I was 13. Impressionable. And maybe I’m a front-runner, too, because after that I was a Cubs fan; 1969, the year of their huge fold and the Mets’ huge run, was just over the horizon; but by then it was too late to back out — I actually cared. And besides, the Sox also-ran dynasty had run its course after ’67, and the folks down at 35th and Shields got a chance to see up close what Cubs fans already instinctively recognized: a loser.

So: Cubs fan, but not overly proud to say it. Hate the Sox? No. To the extent I work up that kind of bile over sports any more, I reserve my bitterness and revulsion for the preciousness surrounding the San Francisco Giants. Used to sort of like them, though.

6 Replies to “Can’t We All Just Get Along?”

  1. Hate the Sox? No. Some things about the organization? Yes! Someone interviewed in Chicago during the Boston series related that he felt White Sox fans were the worst he had seen, including Yankees fans in NYC while he wore his Boston attire. I took note because having seen the Cubs go down in Cellular Field while with my two sons I was nervous on the exit ramp. Sox fans don’t just hate the Cubs, they hate Cubs fans. In the heat of the ’84 division race against the Mets I felt safer in Shea for three games wearing a Cubs hat than I did just trying to get my kids out of “Sox Territory”. So if the Sox win, and it looks like they will, good for the players, if they lose it, welcome back to reality to the fans. Either way I really don’t care, it’s just not my “hometown” team.

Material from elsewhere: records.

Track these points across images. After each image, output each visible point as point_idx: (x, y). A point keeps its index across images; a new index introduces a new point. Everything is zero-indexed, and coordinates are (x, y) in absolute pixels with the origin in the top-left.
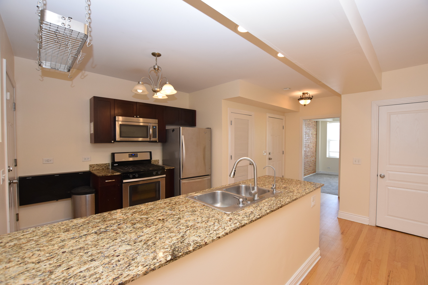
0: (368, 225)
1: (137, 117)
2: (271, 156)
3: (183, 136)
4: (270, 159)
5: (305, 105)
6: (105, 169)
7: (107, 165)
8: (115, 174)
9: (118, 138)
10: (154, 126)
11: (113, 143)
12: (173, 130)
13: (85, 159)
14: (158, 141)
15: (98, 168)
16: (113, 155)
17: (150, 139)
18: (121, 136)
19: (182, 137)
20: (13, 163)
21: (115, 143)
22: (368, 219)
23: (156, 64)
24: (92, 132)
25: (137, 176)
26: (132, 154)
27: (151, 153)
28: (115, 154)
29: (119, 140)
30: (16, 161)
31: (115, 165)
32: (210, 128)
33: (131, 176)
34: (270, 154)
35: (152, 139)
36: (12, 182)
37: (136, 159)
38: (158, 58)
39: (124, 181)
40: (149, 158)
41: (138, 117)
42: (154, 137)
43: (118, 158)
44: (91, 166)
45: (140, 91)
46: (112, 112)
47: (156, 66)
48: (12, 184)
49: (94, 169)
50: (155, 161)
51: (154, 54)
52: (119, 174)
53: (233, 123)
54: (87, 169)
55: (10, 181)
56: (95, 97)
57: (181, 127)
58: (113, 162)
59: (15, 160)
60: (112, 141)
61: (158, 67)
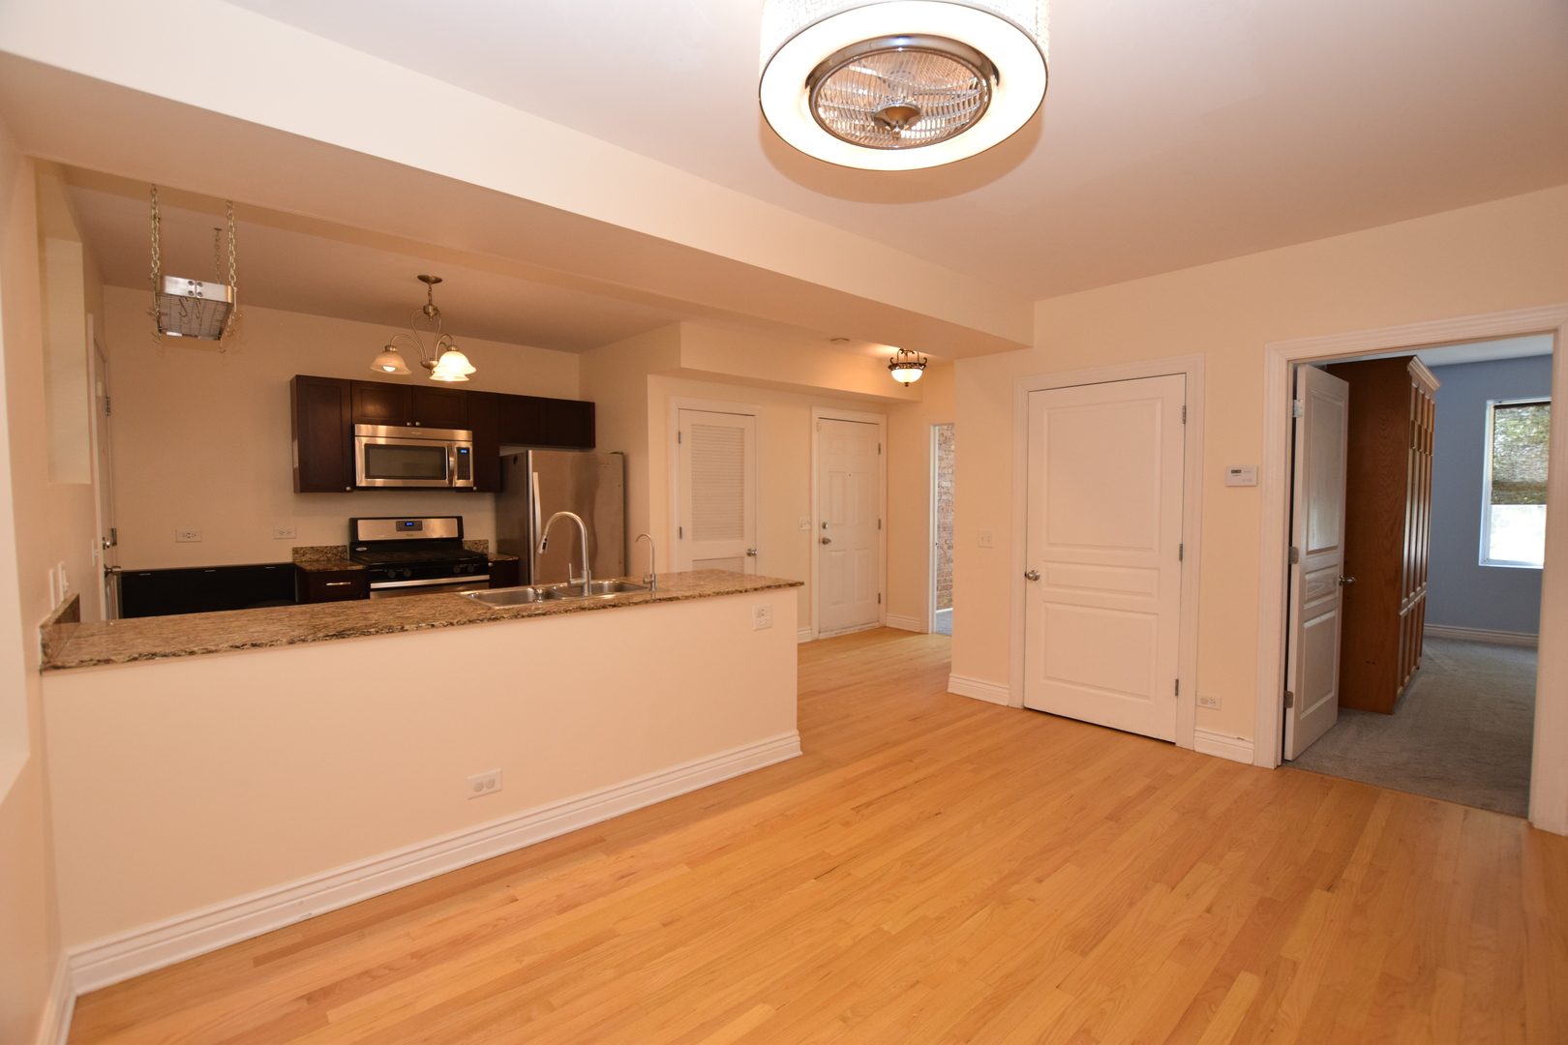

  2. Hey, it’s like Harry Caray used to say: You can’t beat fun at the old ballpark. I think sports loutishness is not new — I remember a story about Ryne Sandberg’s father getting shoved down some a flight of stairs during the ’84 playoffs in San Diego because he had the effrontery to wear Cubs gear — but maybe it’s on the increase everywhere. More than once, I’ve seen belligerent Yankees and Red Sox fans get into tangles with dumb-bell locals at the Oakland Coliseum. It’s not enough to wear your team colors for a lot of folks — they’ve got to get in your face about it, too; by the same token, if you wear your team’s colors on the road, that might be seen as an invitation for harassment. I won’t even wear an A’s hat over to the interleague games at the Giants ballpark — it’s just not worth the antagonism that might happen.
    The incidence of crummy behavior has led both the A’s and Giants to stop having beer vendors in the seating areas — you have to get up and go to the concessions stand to get a brew, and no one can buy more than two at a time (sales stop after the 7th inning). That seems to have put a lid on some of the idiot antics in the stands.

  3. And lights. Don’t forget they had lights. Night time baseball is an important resource for the single girl on the prowl for a future honey. (Suddenly I’m Helen Gurley Brown.)
    Yes, I know Wrigley field has lights now. But, it took ’em long enough. (Am I outdated for still hacking on the lights thing?)

  4. The sign of true baseball loyalty is when one comes around to inevitable. All bow down to the “Chosen”…the one True Team… The Bronx Bombers …Youuurrr…. New York Yankees!
    All joking aside, the Sox looked so great last night. Chicago really deserves this one. They still have to take one more. Never was much of a Texas fan. Anything Texas…you can have my share.
    It is also great to see the team which our south side relatives followed finally arrive at the banks of the River Jordon. The patriarchs (and matriarchs), like Moses, couldn’t see their team cross into the promised land but their children may be seeing it. Cripe, the tribe of Israel only had to wander in the desert for 40 years. The tribe of Canaryville and Bridgeport has been out there for more than twice that, proving that throwing the World Series is a worse offense than worshiping a golden calf. I am sure the Biblical comparison has been made a hundred times, so you get the point. And on that obscure note, this is Paul Harvey…….Good Day.

  5. The tribe of Canaryville and Bridgeport — John, that’s funny!
    That was a good game last night; we watched till the end (though that was a lot more of a challenge east of here).